Fig. 7. Detection of WT and mutant Vangl1 transcripts. RNA from WT Vangl^+/+, Vangl1^gt/+ heterozygote, and Vangl1^gt/gt homozygote embryos was reverse-transcribed and amplified by PCR, followed by hybridization to a Vangl1 cDNA probe (see Materials and Methods). In tissues from Vangl1^gt/+ heterozygotes, similar levels of WT and b-Geo fusion transcript (targeted allele) are detected. In Vangl1^gt/gt homozygotes, only the mutant transcript is detected, except for a very small amount (1-5% of total) of WT Vangl1 transcript noted in the embryo no. 2 (Lower, lane 22).

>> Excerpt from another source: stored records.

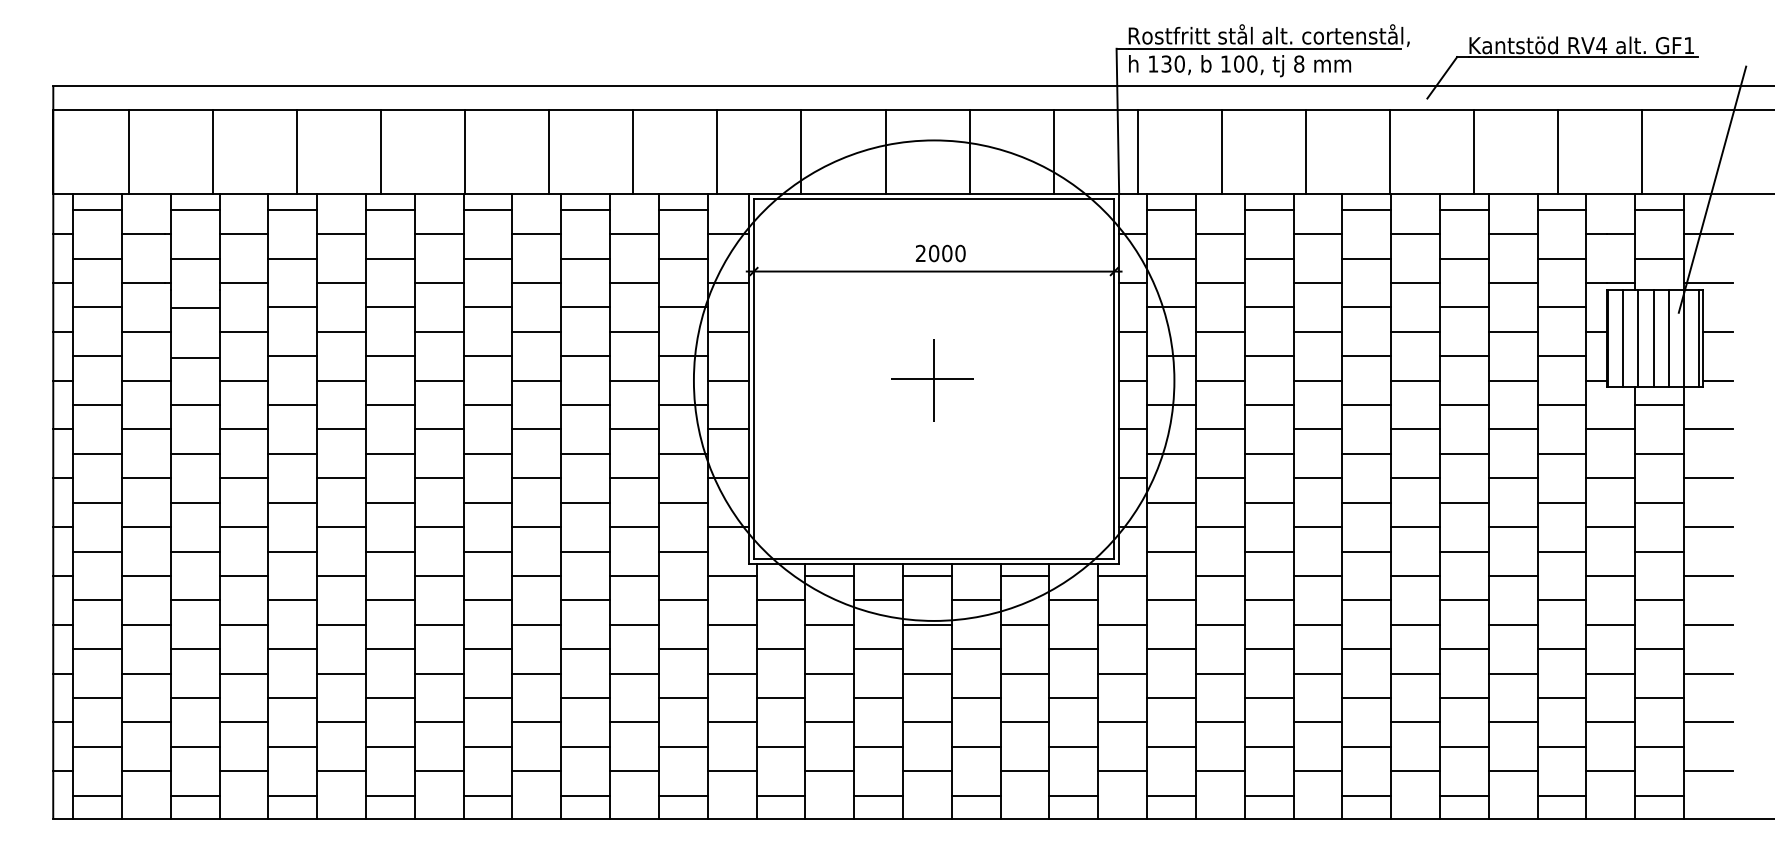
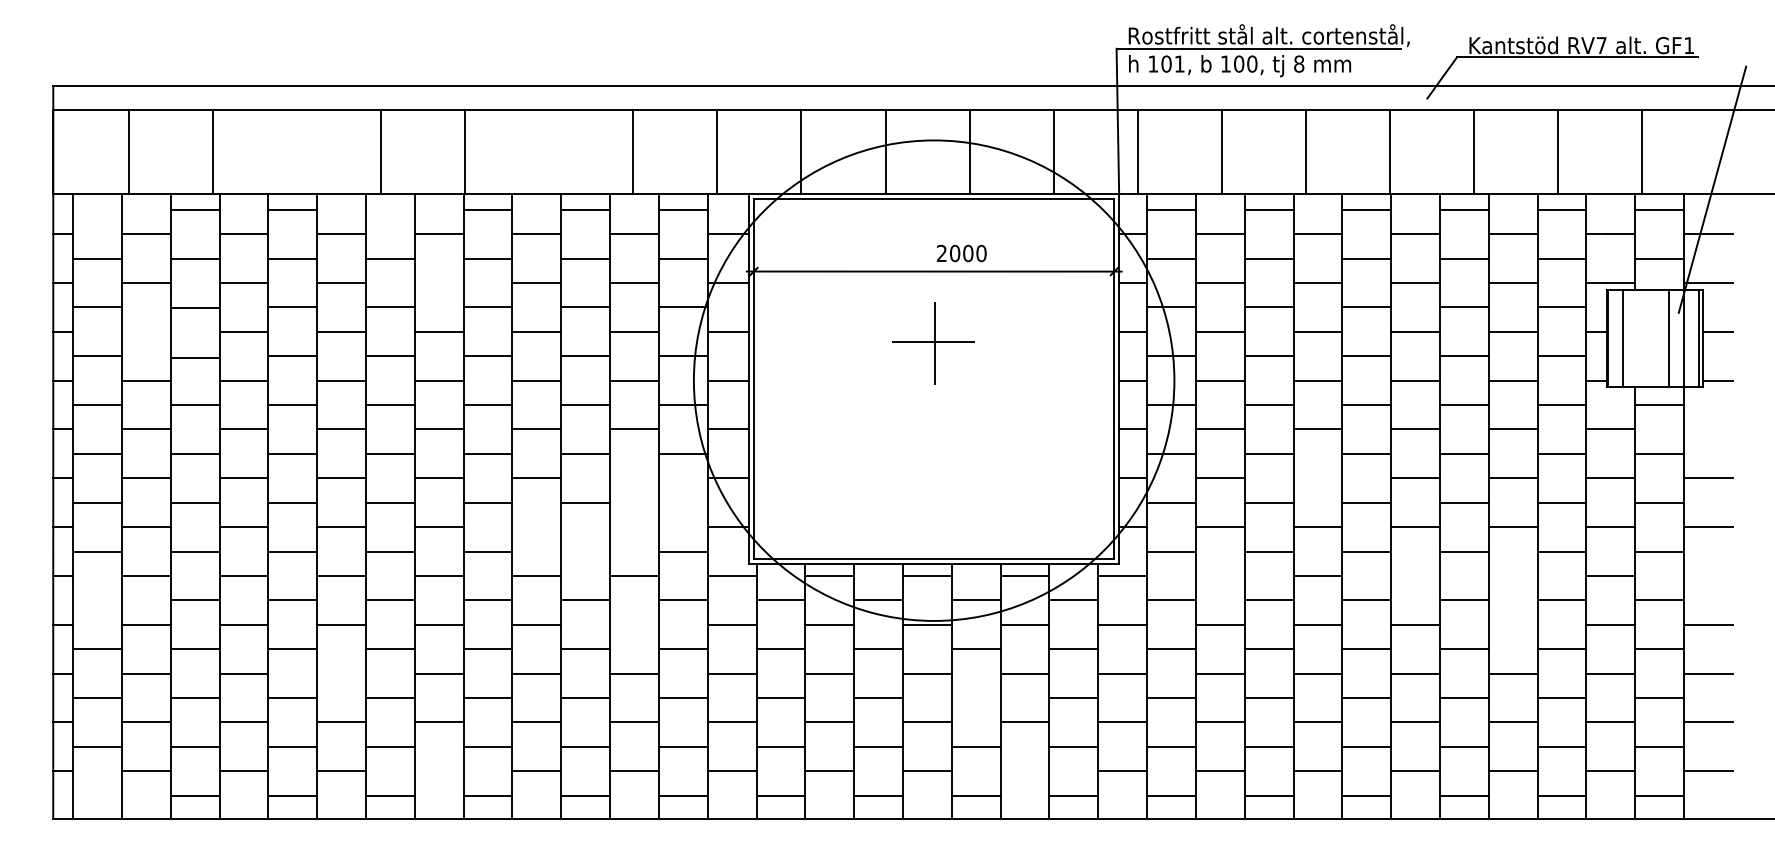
text at (1601, 45): RV4 -> RV7
text at (1172, 63): 130, -> 101,
line at (296, 152): present -> none
line at (549, 152): present -> none
line at (97, 209): present -> none
line at (389, 209): present -> none
text at (940, 253) position: (940, 253) -> (961, 253)
line at (438, 283): present -> none
line at (145, 331): present -> none
line at (1638, 338): present -> none
line at (1653, 338): present -> none
part at (932, 380) position: (932, 380) -> (933, 343)
line at (1708, 429): present -> none
line at (634, 478): present -> none
line at (1317, 478): present -> none
line at (682, 502): present -> none
line at (536, 527): present -> none
line at (634, 527): present -> none
line at (585, 551): present -> none
line at (1219, 575): present -> none
line at (1415, 575): present -> none
line at (1512, 575): present -> none
line at (1708, 575): present -> none
line at (97, 600): present -> none
line at (634, 624): present -> none
line at (1512, 624): present -> none
line at (341, 673): present -> none
line at (975, 697): present -> none
line at (438, 771): present -> none
line at (1024, 771): present -> none
line at (97, 795): present -> none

Fig. 8. Vangl1 and Vangl2 expression in inner ear. Serial transverse sections (A-D) of the E14.5 WT embryos were stained with anti-Vangl1 (B) and anti-Vangl2 (C) rabbit polyclonal antibodies (magnification, ×630). (D) b-Gal staining indicating Vangl1 expression in the E14.5 Vangl1^gt/gt embryo.

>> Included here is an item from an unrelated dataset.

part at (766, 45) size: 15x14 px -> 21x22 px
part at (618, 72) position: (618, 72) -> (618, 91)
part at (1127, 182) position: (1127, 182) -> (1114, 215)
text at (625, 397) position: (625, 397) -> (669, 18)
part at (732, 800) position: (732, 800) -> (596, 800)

Fig. 9. Orientation of the hair cells of the cochlea in embryos of different genotypes. (A) Whole-mount preparations of organs of Corti from E18.5 WT and Vangl1^gt/gt embryos stained with phalloidin-FITC antibody to visualize actin-based stereociliary bundles. (B) The percentage of aberrantly oriented hair in IHC and OHC1-3 cells of embryos of different genotypes (WT, Vangl1^gt/+, Vangl1^gt/gt) was quantitated. The degree of vertex orientation in relation to the pillar cells (perpendicular direction) in Vangl1^gt/+ and Vangl1^gt/gt does not exceed 90°. The asterisks indicate the level of significance (c² analysis). ***, P < 0.0005; **, P ≥ 0.0005 to P < 0.005; and *P < 0.005. The absence of an asterisk indicates lack of significance (P > 0.05).